Auch bei so wundervollen Produkten wie Käse hat sich ein Einheitsgeschmack herausgebildet. Dass Käse je nach milchlieferndem Tier, je nach dem Wetter einer Saison, je nach der wechselnden Zusammensetzung des Futters immer anders schmeckt – das nehmen wir so ohne weiteres nicht wahr, weil das eingeschweißte gelbe Stück im Supermarktregal rund ums Jahr exakt gleich schmeckt.
Wir können ja kaum noch anhand des Geschmacks verschiedene Apfelsorten unterscheiden.

Vielfalt der Naturprodukte

Und mit diesem Verlust an nuancierter Wahrnehmung geht die Vielfalt unserer Naturprodukte zugrunde.

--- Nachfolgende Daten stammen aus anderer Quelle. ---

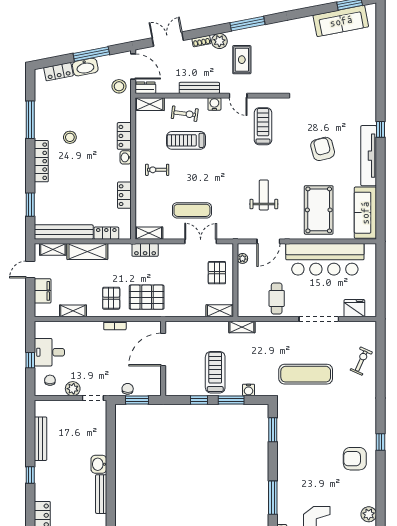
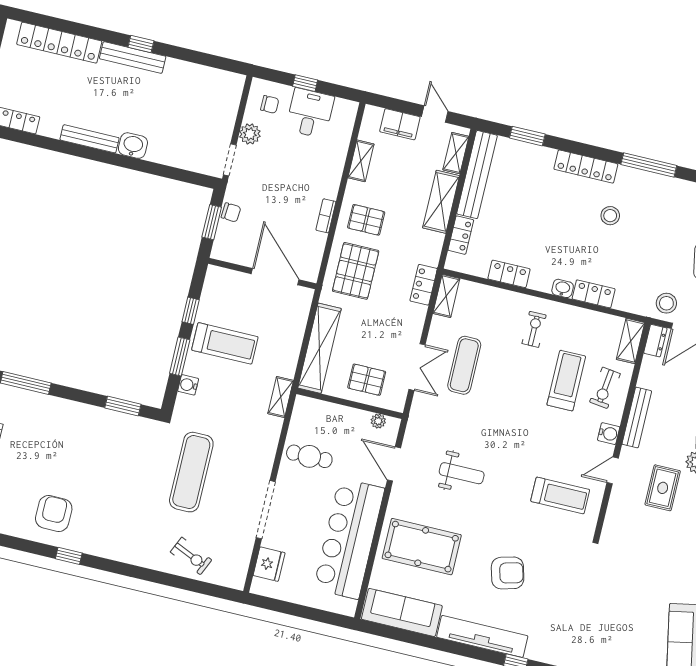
rug: (242, 60) -> (663, 488), turned 90
shelving: (220, 311) -> (320, 348), width x2.20, depth x1.33
bench: (41, 439) -> (133, 57), moved

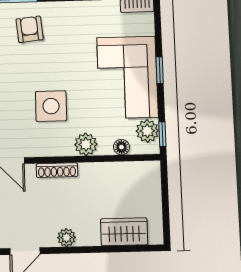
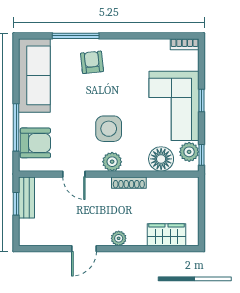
plant: (86, 144) -> (112, 162), moved
floor lamp: (121, 147) -> (161, 159), width x1.89, depth x1.89
shoe rack: (57, 170) -> (129, 183), moved

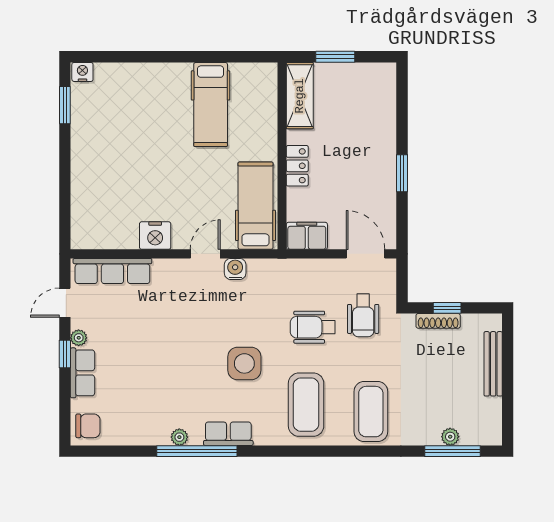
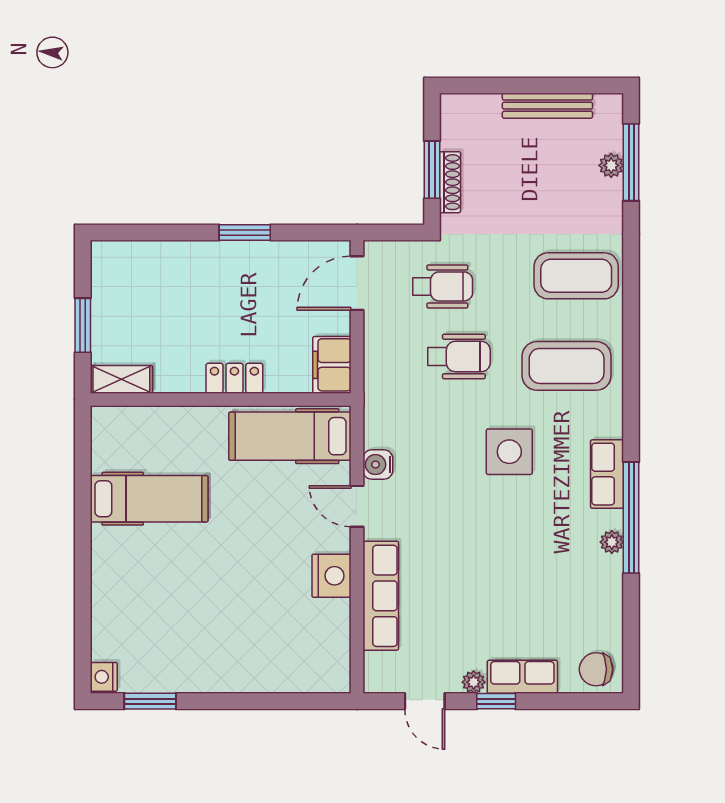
shelving: (300, 96) -> (121, 379), width x0.67, depth x0.75
row of seats: (112, 271) -> (381, 596), moved
window: (447, 308) -> (432, 170), width x1.50
wheelchair: (313, 327) -> (459, 356), turned -90
bench: (493, 364) -> (547, 106), moved
chair: (88, 426) -> (596, 669), turned -90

Wir wissen den Wert und das Wunder der natürlichen Rohstoffe nicht mehr zu schätzen. Uns wird suggeriert, dass nur ein immer gleich bleibendes Produkt „gut“ ist.

Aber das ist vollkommener Unsinn! Wer sich auf den Weg macht, seine Sinne wieder zu öffnen und sie lernen zu lassen, entdeckt ungeahnte Genüsse.

Und was hat das mit Seife zu tun?

Sehr viel!

Mindestens zwei der Hauptrohstoffe meiner Ziegenmilchseife sind reine, unbearbeitete Naturprodukte: Die Ziegenmilch und die Babassubutter. Diese Rohstoffe sind lebendig. Sie unterliegen Schwankungen, die durch die Natur bestimmt werden

Jede neue Charge Babassu wird von mir mit Spannung erwartet. Jedes Mal ist der charakteristische Babassuduft ein klein wenig anders: mal vanilliger, mal karamellig oder mehr nussig-herb.

Auch die Ziegenmilch verändert sich. Das erkenne ich daran, wie sich die Milch beim Verseifungsprozess verhält. Das Endprodukt Seife ist in Duft und Texturnuancen immer ein wenig anders. Je nach dem, ob ich die Seife im Sommer oder Winter hergestellt habe, kann sie heller, fast weiß oder eher transparent oder dunkler werden. Farbschwankungen haben dabei keinen Einfluss auf die Qualität der Seife. Sie ist ein lebendiges Produkt!

Keine Verschwendung

Normalerweise werden bei handgefertigten Seifenstücken aus rein optischen Gründen die Ecken begradigt und Unregelmäßigkeiten abgehobelt. Stücke mit kleinen Bruch-Kanten gehen erst gar nicht in den Verkauf. Es muss ja alles perfekt sein. Das Ergebnis dieses Vorgehens sind jede Menge Seifenabschnitte, die einfach in den Müll wandern. Dabei ist das alles gute, reine und funktionierende Seife! Und wenn das Stück erst einmal angewaschen ist, dann wird es von ganz alleine glatt. Diese Verschwendung von Rohstoffen mache ich nicht mit. Meine Quaderstücke gehen so in den Verkauf, wie sie aus der Form kommen. Nur die in Motivformen gegossenen Stücke sind meist so perfekt, dass ich sowieso nichts nachbessern muss.

Nuancen

Zu Beginn meiner Seifenproduktion  habe ich viele und intensive Parfümöle verwendet. Mit der Zeit kamen mir Zweifel. Parfümöl ist hochgradig wassertoxisch. Das bedeutet, dass wir mit jeder parfümierten Seife, mit jedem Händewaschen unser Wasser ein wenig mehr vergiften. Und das nur für den kurzen, buchstäblich flüchtigen Moment des Dufterlebnisses. Auch natürliche ätherische Öle sind wassertoxisch. Außerdem halten sie sich in Seife nur sehr kurz. Für unsere Haut sind Parfümöle auch nicht wirklich zuträglich.

Meine Seifen enthalten keinerlei zugesetzte Duftstoffe und haben entweder einen ganz zarten natürlichen Duft oder sind vollkommen duftneutral. Seife, wie sie natürlicher nicht sein kann.